• **Exercise instructions**
Reproduce every row below word for word, with no changes.
-------- Exercise data
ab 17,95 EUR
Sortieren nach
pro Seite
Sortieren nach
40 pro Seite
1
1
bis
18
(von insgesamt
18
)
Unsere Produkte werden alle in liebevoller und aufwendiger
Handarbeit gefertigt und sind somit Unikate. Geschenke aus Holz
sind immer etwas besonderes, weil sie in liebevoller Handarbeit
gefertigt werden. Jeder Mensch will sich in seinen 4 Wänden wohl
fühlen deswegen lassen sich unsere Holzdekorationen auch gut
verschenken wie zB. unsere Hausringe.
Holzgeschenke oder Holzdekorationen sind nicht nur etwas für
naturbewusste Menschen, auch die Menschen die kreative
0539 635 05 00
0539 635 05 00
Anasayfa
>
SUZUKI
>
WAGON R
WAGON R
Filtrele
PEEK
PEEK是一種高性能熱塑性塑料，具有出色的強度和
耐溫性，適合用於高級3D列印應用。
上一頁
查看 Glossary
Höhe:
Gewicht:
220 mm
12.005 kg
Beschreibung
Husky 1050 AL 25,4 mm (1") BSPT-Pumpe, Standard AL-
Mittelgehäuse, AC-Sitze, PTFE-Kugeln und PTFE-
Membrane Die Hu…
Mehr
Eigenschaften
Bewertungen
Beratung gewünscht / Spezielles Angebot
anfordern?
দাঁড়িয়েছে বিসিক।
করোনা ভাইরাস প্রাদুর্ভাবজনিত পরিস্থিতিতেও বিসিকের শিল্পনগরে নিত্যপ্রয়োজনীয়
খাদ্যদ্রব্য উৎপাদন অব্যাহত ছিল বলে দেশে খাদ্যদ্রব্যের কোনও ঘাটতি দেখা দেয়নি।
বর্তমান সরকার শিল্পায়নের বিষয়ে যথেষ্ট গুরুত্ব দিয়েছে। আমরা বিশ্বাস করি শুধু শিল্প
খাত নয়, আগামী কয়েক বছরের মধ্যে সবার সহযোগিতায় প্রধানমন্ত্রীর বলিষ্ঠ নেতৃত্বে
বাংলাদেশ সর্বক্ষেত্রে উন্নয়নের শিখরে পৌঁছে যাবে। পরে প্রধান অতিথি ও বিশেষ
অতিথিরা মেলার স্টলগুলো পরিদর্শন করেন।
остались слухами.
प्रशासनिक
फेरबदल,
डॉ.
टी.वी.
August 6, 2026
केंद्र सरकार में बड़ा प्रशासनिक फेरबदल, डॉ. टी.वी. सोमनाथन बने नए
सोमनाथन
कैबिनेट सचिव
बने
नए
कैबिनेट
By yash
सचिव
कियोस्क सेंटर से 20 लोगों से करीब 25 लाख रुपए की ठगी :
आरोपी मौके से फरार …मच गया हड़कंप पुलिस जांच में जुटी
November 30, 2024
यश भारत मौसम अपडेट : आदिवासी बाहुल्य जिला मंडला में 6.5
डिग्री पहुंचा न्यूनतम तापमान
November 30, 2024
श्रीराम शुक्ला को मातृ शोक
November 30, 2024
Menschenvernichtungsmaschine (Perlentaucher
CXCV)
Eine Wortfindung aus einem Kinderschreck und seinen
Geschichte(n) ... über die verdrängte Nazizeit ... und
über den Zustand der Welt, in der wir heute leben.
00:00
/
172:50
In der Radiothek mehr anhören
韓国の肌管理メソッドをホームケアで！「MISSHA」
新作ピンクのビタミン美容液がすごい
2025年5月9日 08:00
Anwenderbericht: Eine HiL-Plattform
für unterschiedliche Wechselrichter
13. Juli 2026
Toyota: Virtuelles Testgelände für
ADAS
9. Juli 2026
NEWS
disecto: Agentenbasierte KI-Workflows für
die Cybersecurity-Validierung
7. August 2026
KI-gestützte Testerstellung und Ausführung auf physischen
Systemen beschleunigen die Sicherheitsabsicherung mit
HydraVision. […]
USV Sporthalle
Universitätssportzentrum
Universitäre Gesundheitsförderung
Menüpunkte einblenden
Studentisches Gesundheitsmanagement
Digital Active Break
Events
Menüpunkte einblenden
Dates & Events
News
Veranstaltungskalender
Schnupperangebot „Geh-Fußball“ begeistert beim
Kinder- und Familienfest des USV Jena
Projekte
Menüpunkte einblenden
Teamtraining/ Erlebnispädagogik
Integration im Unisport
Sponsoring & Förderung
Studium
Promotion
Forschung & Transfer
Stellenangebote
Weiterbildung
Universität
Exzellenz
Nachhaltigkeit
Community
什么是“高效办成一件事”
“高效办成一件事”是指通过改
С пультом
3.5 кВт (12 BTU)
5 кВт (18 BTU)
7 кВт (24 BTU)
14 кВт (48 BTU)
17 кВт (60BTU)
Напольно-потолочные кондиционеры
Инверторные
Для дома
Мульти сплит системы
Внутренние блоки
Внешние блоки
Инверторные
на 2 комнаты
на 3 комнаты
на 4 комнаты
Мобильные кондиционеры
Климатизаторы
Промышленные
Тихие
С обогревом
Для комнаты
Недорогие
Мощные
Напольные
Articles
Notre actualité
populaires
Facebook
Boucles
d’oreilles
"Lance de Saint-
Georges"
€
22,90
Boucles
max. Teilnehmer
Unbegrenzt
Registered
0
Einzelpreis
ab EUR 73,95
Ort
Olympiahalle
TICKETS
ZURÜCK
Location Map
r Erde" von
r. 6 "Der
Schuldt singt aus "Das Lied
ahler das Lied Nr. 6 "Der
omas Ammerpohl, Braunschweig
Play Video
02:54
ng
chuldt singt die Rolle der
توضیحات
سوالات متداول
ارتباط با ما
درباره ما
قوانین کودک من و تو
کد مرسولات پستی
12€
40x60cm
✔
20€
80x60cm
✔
----------------
• **Response for this exercise**
ab 17,95 EUR
Sortieren nach
pro Seite
Sortieren nach
40 pro Seite
1
1
bis
18
(von insgesamt
18
)
Unsere Produkte werden alle in liebevoller und aufwendiger
Handarbeit gefertigt und sind somit Unikate. Geschenke aus Holz
sind immer etwas besonderes, weil sie in liebevoller Handarbeit
gefertigt werden. Jeder Mensch will sich in seinen 4 Wänden wohl
fühlen deswegen lassen sich unsere Holzdekorationen auch gut
verschenken wie zB. unsere Hausringe.
Holzgeschenke oder Holzdekorationen sind nicht nur etwas für
naturbewusste Menschen, auch die Menschen die kreative
0539 635 05 00
0539 635 05 00
Anasayfa
>
SUZUKI
>
WAGON R
WAGON R
Filtrele
PEEK
PEEK是一種高性能熱塑性塑料，具有出色的強度和
耐溫性，適合用於高級3D列印應用。
上一頁
查看 Glossary
Höhe:
Gewicht:
220 mm
12.005 kg
Beschreibung
Husky 1050 AL 25,4 mm (1") BSPT-Pumpe, Standard AL-
Mittelgehäuse, AC-Sitze, PTFE-Kugeln und PTFE-
Membrane Die Hu…
Mehr
Eigenschaften
Bewertungen
Beratung gewünscht / Spezielles Angebot
anfordern?
দাঁড়িয়েছে বিসিক।
করোনা ভাইরাস প্রাদুর্ভাবজনিত পরিস্থিতিতেও বিসিকের শিল্পনগরে নিত্যপ্রয়োজনীয়
খাদ্যদ্রব্য উৎপাদন অব্যাহত ছিল বলে দেশে খাদ্যদ্রব্যের কোনও ঘাটতি দেখা দেয়নি।
বর্তমান সরকার শিল্পায়নের বিষয়ে যথেষ্ট গুরুত্ব দিয়েছে। আমরা বিশ্বাস করি শুধু শিল্প
খাত নয়, আগামী কয়েক বছরের মধ্যে সবার সহযোগিতায় প্রধানমন্ত্রীর বলিষ্ঠ নেতৃত্বে
বাংলাদেশ সর্বক্ষেত্রে উন্নয়নের শিখরে পৌঁছে যাবে। পরে প্রধান অতিথি ও বিশেষ
অতিথিরা মেলার স্টলগুলো পরিদর্শন করেন।
остались слухами.
प्रशासनिक
फेरबदल,
डॉ.
टी.वी.
August 6, 2026
केंद्र सरकार में बड़ा प्रशासनिक फेरबदल, डॉ. टी.वी. सोमनाथन बने नए
सोमनाथन
कैबिनेट सचिव
बने
नए
कैबिनेट
By yash
सचिव
कियोस्क सेंटर से 20 लोगों से करीब 25 लाख रुपए की ठगी :
आरोपी मौके से फरार …मच गया हड़कंप पुलिस जांच में जुटी
November 30, 2024
यश भारत मौसम अपडेट : आदिवासी बाहुल्य जिला मंडला में 6.5
डिग्री पहुंचा न्यूनतम तापमान
November 30, 2024
श्रीराम शुक्ला को मातृ शोक
November 30, 2024
Menschenvernichtungsmaschine (Perlentaucher
CXCV)
Eine Wortfindung aus einem Kinderschreck und seinen
Geschichte(n) ... über die verdrängte Nazizeit ... und
über den Zustand der Welt, in der wir heute leben.
00:00
/
172:50
In der Radiothek mehr anhören
韓国の肌管理メソッドをホームケアで！「MISSHA」
新作ピンクのビタミン美容液がすごい
2025年5月9日 08:00
Anwenderbericht: Eine HiL-Plattform
für unterschiedliche Wechselrichter
13. Juli 2026
Toyota: Virtuelles Testgelände für
ADAS
9. Juli 2026
NEWS
disecto: Agentenbasierte KI-Workflows für
die Cybersecurity-Validierung
7. August 2026
KI-gestützte Testerstellung und Ausführung auf physischen
Systemen beschleunigen die Sicherheitsabsicherung mit
HydraVision. […]
USV Sporthalle
Universitätssportzentrum
Universitäre Gesundheitsförderung
Menüpunkte einblenden
Studentisches Gesundheitsmanagement
Digital Active Break
Events
Menüpunkte einblenden
Dates & Events
News
Veranstaltungskalender
Schnupperangebot „Geh-Fußball“ begeistert beim
Kinder- und Familienfest des USV Jena
Projekte
Menüpunkte einblenden
Teamtraining/ Erlebnispädagogik
Integration im Unisport
Sponsoring & Förderung
Studium
Promotion
Forschung & Transfer
Stellenangebote
Weiterbildung
Universität
Exzellenz
Nachhaltigkeit
Community
什么是“高效办成一件事”
“高效办成一件事”是指通过改
С пультом
3.5 кВт (12 BTU)
5 кВт (18 BTU)
7 кВт (24 BTU)
14 кВт (48 BTU)
17 кВт (60BTU)
Напольно-потолочные кондиционеры
Инверторные
Для дома
Мульти сплит системы
Внутренние блоки
Внешние блоки
Инверторные
на 2 комнаты
на 3 комнаты
на 4 комнаты
Мобильные кондиционеры
Климатизаторы
Промышленные
Тихие
С обогревом
Для комнаты
Недорогие
Мощные
Напольные
Articles
Notre actualité
populaires
Facebook
Boucles
d’oreilles
"Lance de Saint-
Georges"
€
22,90
Boucles
max. Teilnehmer
Unbegrenzt
Registered
0
Einzelpreis
ab EUR 73,95
Ort
Olympiahalle
TICKETS
ZURÜCK
Location Map
r Erde" von
r. 6 "Der
Schuldt singt aus "Das Lied
ahler das Lied Nr. 6 "Der
omas Ammerpohl, Braunschweig
Play Video
02:54
ng
chuldt singt die Rolle der
توضیحات
سوالات متداول
ارتباط با ما
درباره ما
قوانین کودک من و تو
کد مرسولات پستی
12€
40x60cm
✔
20€
80x60cm
✔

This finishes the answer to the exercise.